In the function to encode positions, this github issue was referenced:
def interpolate_pos_encoding(self, x, w, h):
previous_dtype = x.dtype
npatch = x.shape[1] - 1
N = self.pos_embed.shape[1] - 1
if npatch == N and w == h:
return self.pos_embed
pos_embed = self.pos_embed.float()
class_pos_embed = pos_embed[:, 0]
patch_pos_embed = pos_embed[:, 1:]
dim = x.shape[-1]
w0 = w // self.patch_size
h0 = h // self.patch_size
print(f'DEBUG dinov2 vision_trasnformer.py: w0={w0}, h0={h0}')
# we add a small number to avoid floating point error in the interpolation
# see discussion at https://github.com/facebookresearch/dino/issues/8
w0, h0 = w0 + self.interpolate_offset, h0 + self.interpolate_offset
print(f'DEBUG dinov2 vision_trasnformer.py: add small number w0={w0}, h0={h0}')
sqrt_N = math.sqrt(N)
sx, sy = float(w0) / sqrt_N, float(h0) / sqrt_N
patch_pos_embed = nn.functional.interpolate(
patch_pos_embed.reshape(1, int(sqrt_N), int(sqrt_N), dim).permute(0, 3, 1, 2),
scale_factor=(sx, sy),
mode="bicubic",
antialias=self.interpolate_antialias,
)
print(f'DEBUG dinov2 vision_trasnformer.py: patch_pos_embed.shape={patch_pos_embed.shape}')

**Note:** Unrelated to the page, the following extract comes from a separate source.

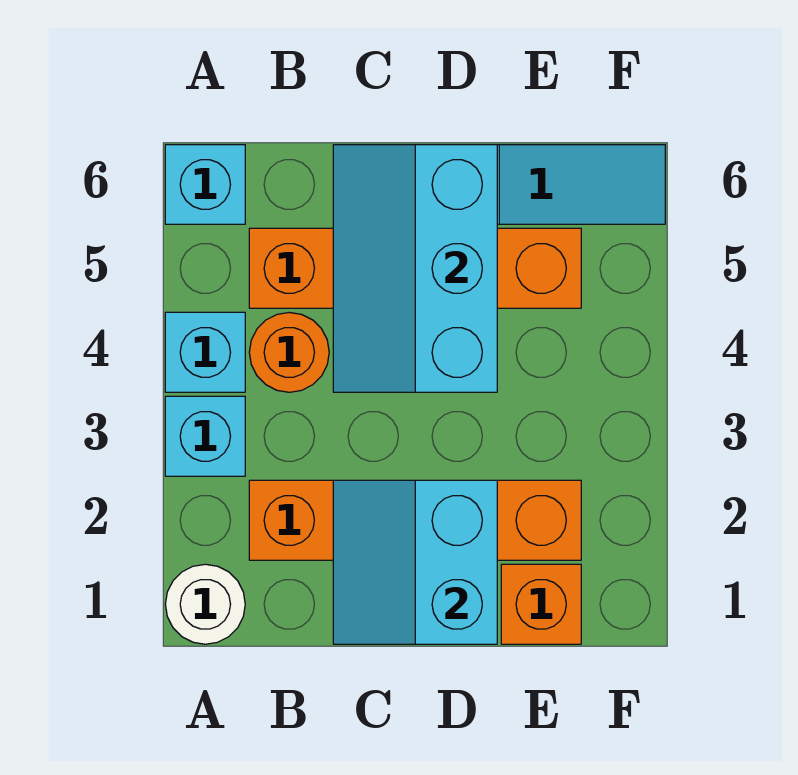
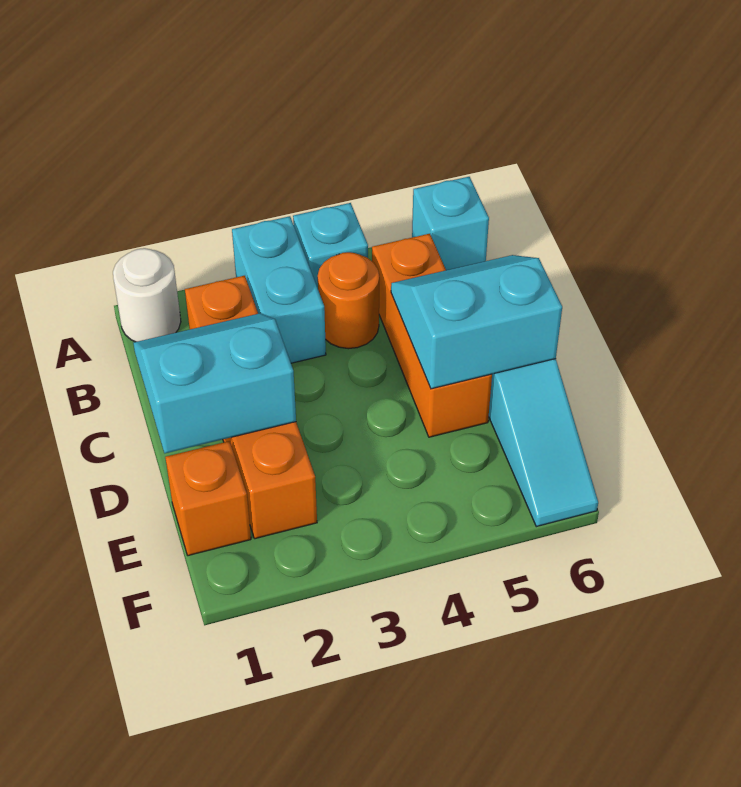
cyan 1x1 brick [165,396,245,476] -> cyan 1x2 brick [232,216,326,363]
orange 1x4 brick [249,228,581,308] -> orange 1x3 brick [372,234,492,437]
cyan 2x3 slope [333,145,497,392] -> cyan 2x2 slope [391,255,562,389]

assert int(w0) == patch_pos_embed.shape[-2]
assert int(h0) == patch_pos_embed.shape[-1]
patch_pos_embed = patch_pos_embed.permute(0, 2, 3, 1).view(1, -1, dim)
return torch.cat((class_pos_embed.unsqueeze(0), patch_pos_embed), dim=1).to(previous_dtype)
I checked the output by feeding rectangular image and found out the small addition did not change the w and h, see output:
image_crop.shape=torch.Size([1, 3, 434, 546])
DEBUG dinov2 vision_trasnformer.py: w0=31, h0=39
DEBUG dinov2 vision_trasnformer.py: add small number w0=31.0, h0=39.0
DEBUG dinov2 vision_trasnformer.py: patch_pos_embed.shape=torch.Size([1, 384, 31, 38])
Note that in the init, interpolate_offset=0.1
.
Here are the errors I got:
File "home/.cache/torch/hub/facebookresearch_dinov2_main/dinov2/models/vision_transformer.py", line 204, in interpolate_pos_encoding
assert int(w0) == patch_pos_embed.shape[-2]
AssertionError
Note: used pretrained dinov2_vits14_reg model.
Is there a reason the interpolate call doesn't set the output size directly to (w0,h0) using the size parameter, rather than using the scale_factor parameter?
Is there a reason the interpolate call doesn't set the output size directly to (w0,h0) using the size parameter, rather than using the scale_factor parameter?
+1
Why cannot we just do
patch_pos_embed = nn.functional.interpolate(
patch_pos_embed.reshape(1, h0, w0, dim).permute(0, 3, 1, 2),
mode="bicubic",
antialias=self.interpolate_antialias,
**kwargs,
)
I notice the generation of positional embedding in
interpolate_pos_encoding
method is slightly different than the one in theforward_selfattention
method. The following simple modification bring both into the same page, to your interest.